DIRECTIONS
Transcribe every line of the material below exactly, leaving out the pictures.

━━ COLLECTED DATA ━━

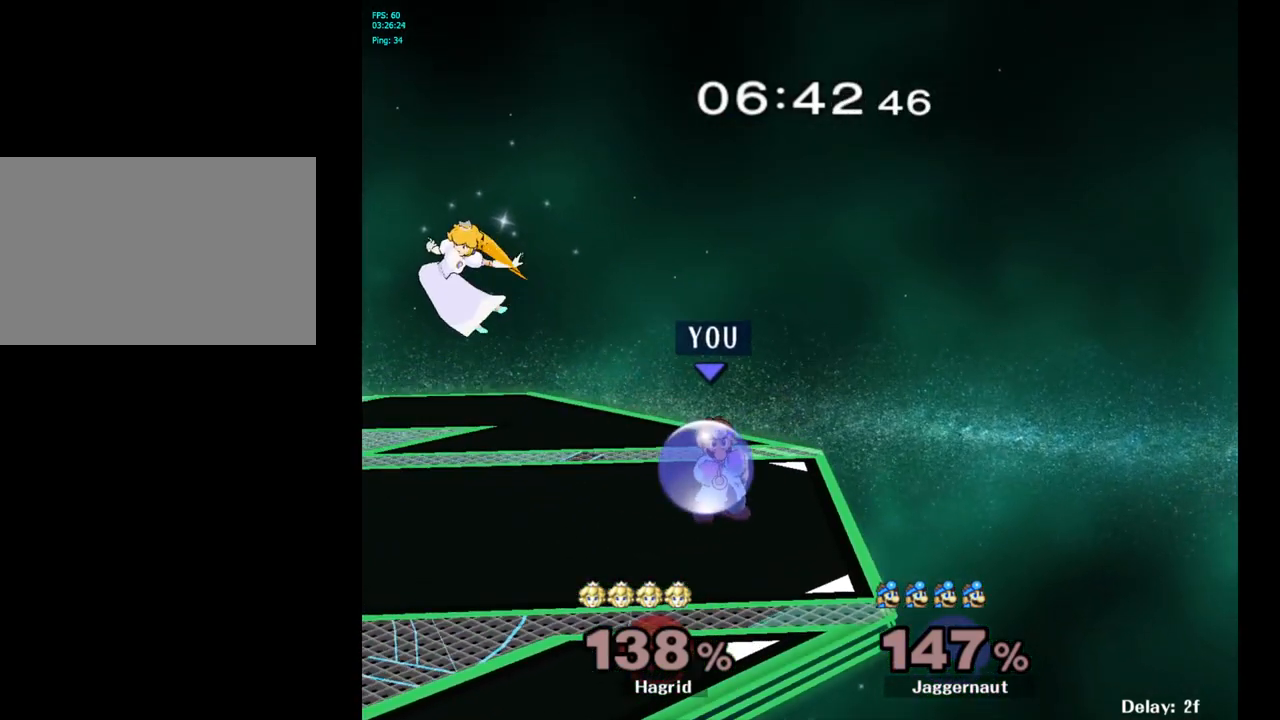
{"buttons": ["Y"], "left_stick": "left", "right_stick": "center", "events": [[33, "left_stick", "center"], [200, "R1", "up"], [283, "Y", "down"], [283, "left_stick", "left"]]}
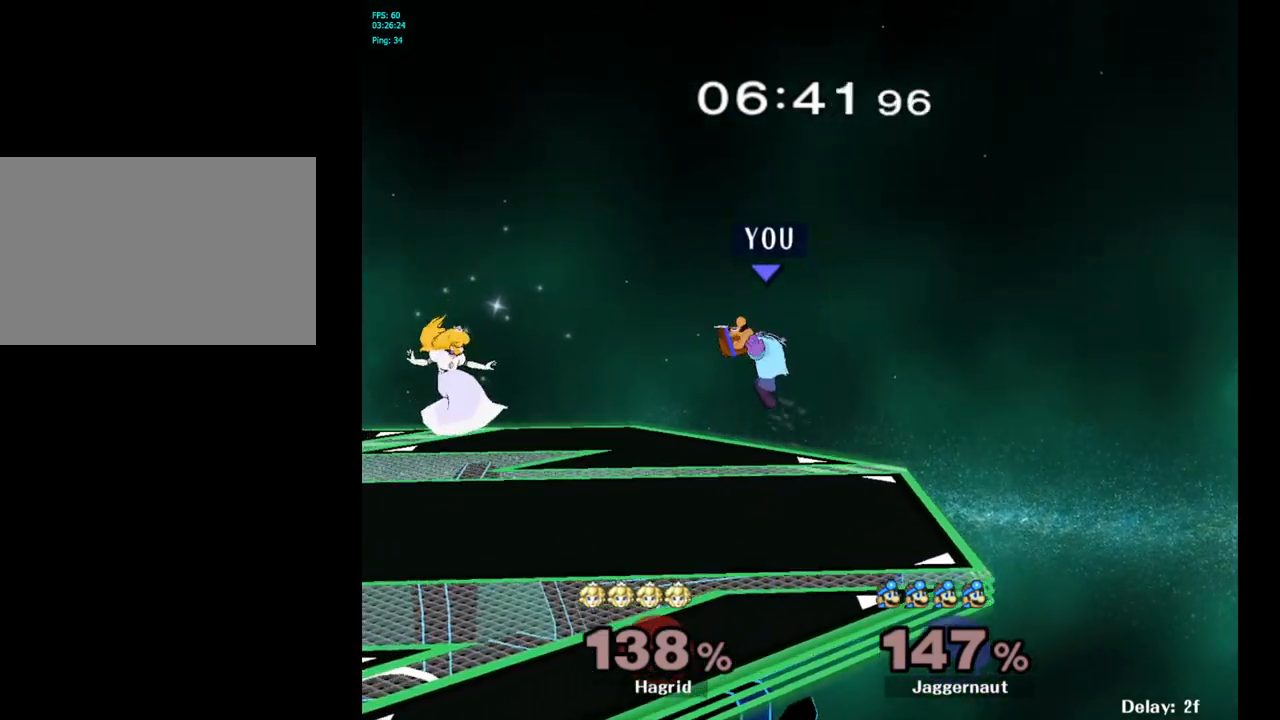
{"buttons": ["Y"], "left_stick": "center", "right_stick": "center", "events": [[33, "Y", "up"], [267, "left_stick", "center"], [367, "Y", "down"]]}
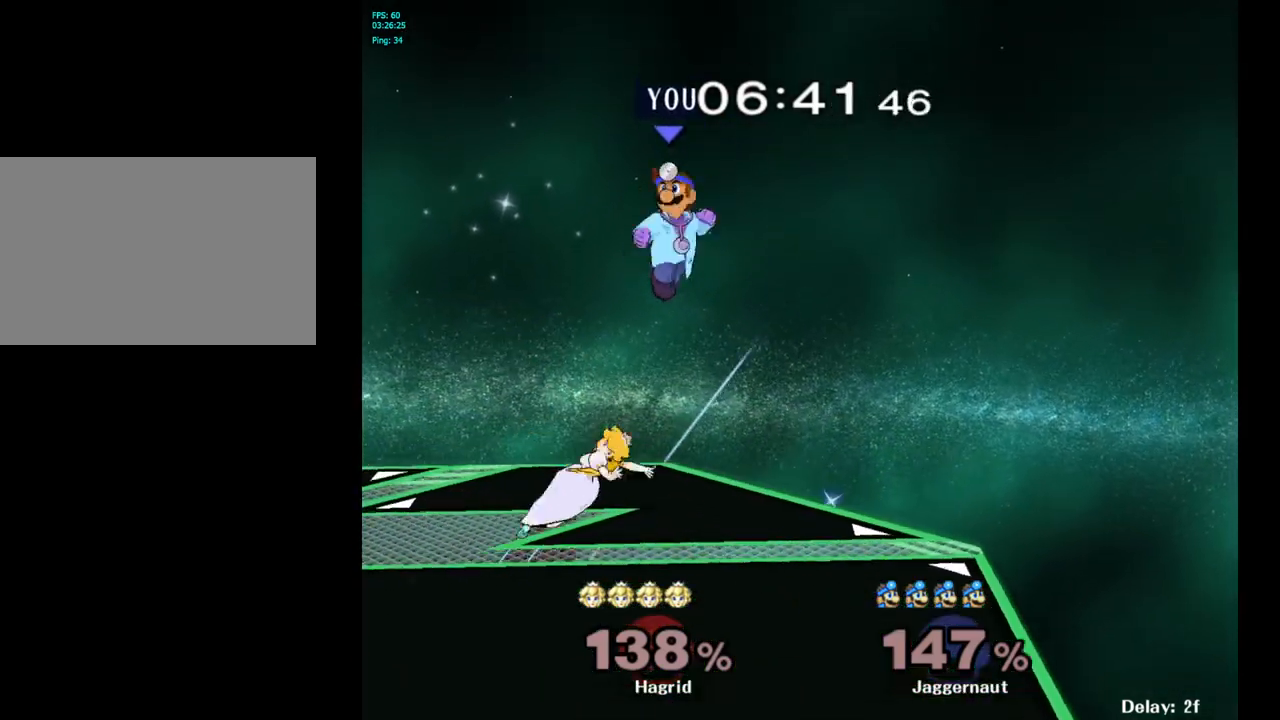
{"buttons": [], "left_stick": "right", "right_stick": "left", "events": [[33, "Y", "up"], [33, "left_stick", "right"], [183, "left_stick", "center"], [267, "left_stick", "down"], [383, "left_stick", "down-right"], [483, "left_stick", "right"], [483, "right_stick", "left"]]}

━━━

EXERCISE ANSWER
{"buttons": ["Y"], "left_stick": "left", "right_stick": "center", "events": [[33, "left_stick", "center"], [200, "R1", "up"], [283, "Y", "down"], [283, "left_stick", "left"]]}
{"buttons": ["Y"], "left_stick": "center", "right_stick": "center", "events": [[33, "Y", "up"], [267, "left_stick", "center"], [367, "Y", "down"]]}
{"buttons": [], "left_stick": "right", "right_stick": "left", "events": [[33, "Y", "up"], [33, "left_stick", "right"], [183, "left_stick", "center"], [267, "left_stick", "down"], [383, "left_stick", "down-right"], [483, "left_stick", "right"], [483, "right_stick", "left"]]}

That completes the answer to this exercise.